The militarization of land management is a familiar feature in the MENA region, and the subject of a comparative article on the role of the military in two Arab Spring countries: Yemen and Egypt. This phenomenon has run parallel to the civilian administration of real estate and has involved notorious disputes over land tenure.

Taking in the wider scope of the African continent, this issue of LT assesses the values at stake for the world’s newest state, South Sudan, where foreign acquisitions of land raise questions about the meaning of self-determination in that context. The land and development dynamics in Ethiopia come under scrutiny in that country’s upcoming Universal Periodic Review by the UN Human Rights Council.

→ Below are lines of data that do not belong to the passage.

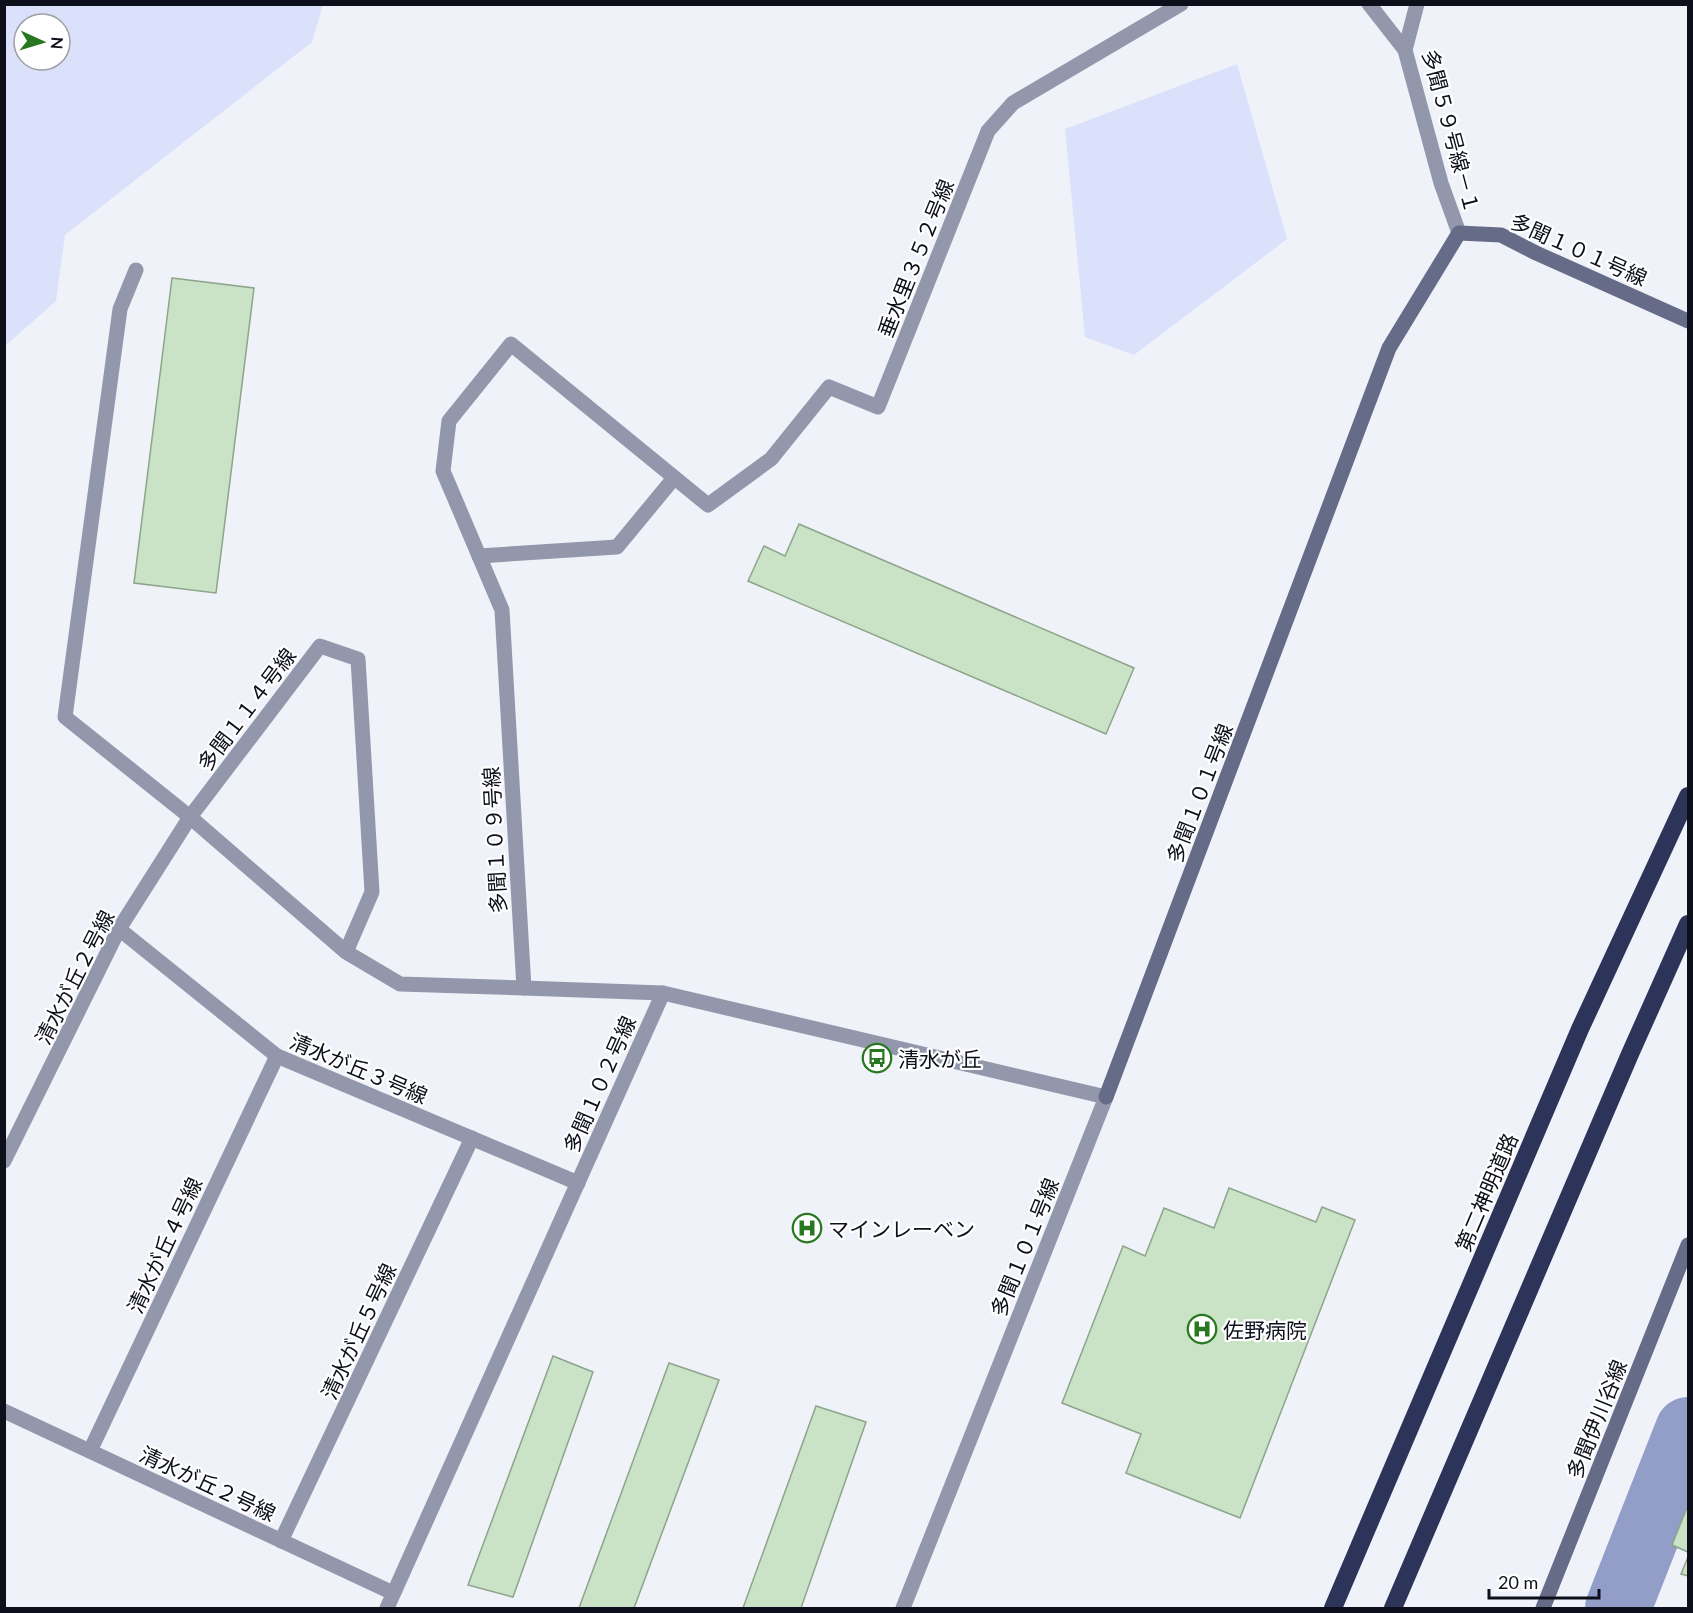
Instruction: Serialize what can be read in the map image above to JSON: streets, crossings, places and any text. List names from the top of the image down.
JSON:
{
  "streets": {
    "highway": ["第二神明道路"],
    "street": [
      "多聞５９号線－１",
      "多聞１０１号線",
      "垂水里３５２号線",
      "多聞１１４号線",
      "多聞１０９号線",
      "清水が丘２号線",
      "清水が丘３号線",
      "多聞１０２号線",
      "清水が丘４号線",
      "清水が丘５号線",
      "多聞伊川谷線"
    ]
  },
  "crossings": [
    ["多聞５９号線－１", "多聞１０１号線"],
    ["垂水里３５２号線", "多聞１０９号線"],
    ["多聞１１４号線", "清水が丘２号線"],
    ["清水が丘２号線", "清水が丘３号線"],
    ["清水が丘２号線", "多聞１０２号線"],
    ["清水が丘２号線", "清水が丘４号線"],
    ["清水が丘２号線", "清水が丘５号線"],
    ["清水が丘３号線", "多聞１０２号線"],
    ["清水が丘３号線", "清水が丘４号線"],
    ["清水が丘３号線", "清水が丘５号線"]
  ],
  "places": {
    "bus stop": ["清水が丘"],
    "hospital": ["マインレーベン", "佐野病院"]
  },
  "scale_bar": "20 m",
  "north": "right"
}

As reported from research of HIC-HLRN and Oakland Institute, this issue highlights the human rights consequences of Ethiopia’s “villagization” policy that is transforming forever the lives of land-based communities.

A similar process is the subject of mounting resistance from the Palestinian citizens of Israel in the Naqab region of the country’s south. This time, the developments in applying Israel’s dispossession-and-displacement policy against the Naqab Bedouin community coincides with the Israeli Supreme Court decision reaffirming the privileged status of “Jewish nationality,” which replaces any common citizenship basis for the equal enjoyment of rights within the state.

In the pursuit of good practices in urban governance, HIC-HLRN reports on its contributions to the 4th Congress of United Cities and Local Government (UCLG), which advanced the discourse on the right to the city to the MENA region. In a related development, this Land Times brings you up to date on the proposed global study on the human rights dimensions of municipal government and anticipates outcomes that will help codify the public duties that relate to the local task of upholding human rights.

The progress toward a human rights approach to managing land and natural resources is rarely linear. The course of events and developments reported here bear that out. Nonetheless, this reflection helps us see where we have come, and how.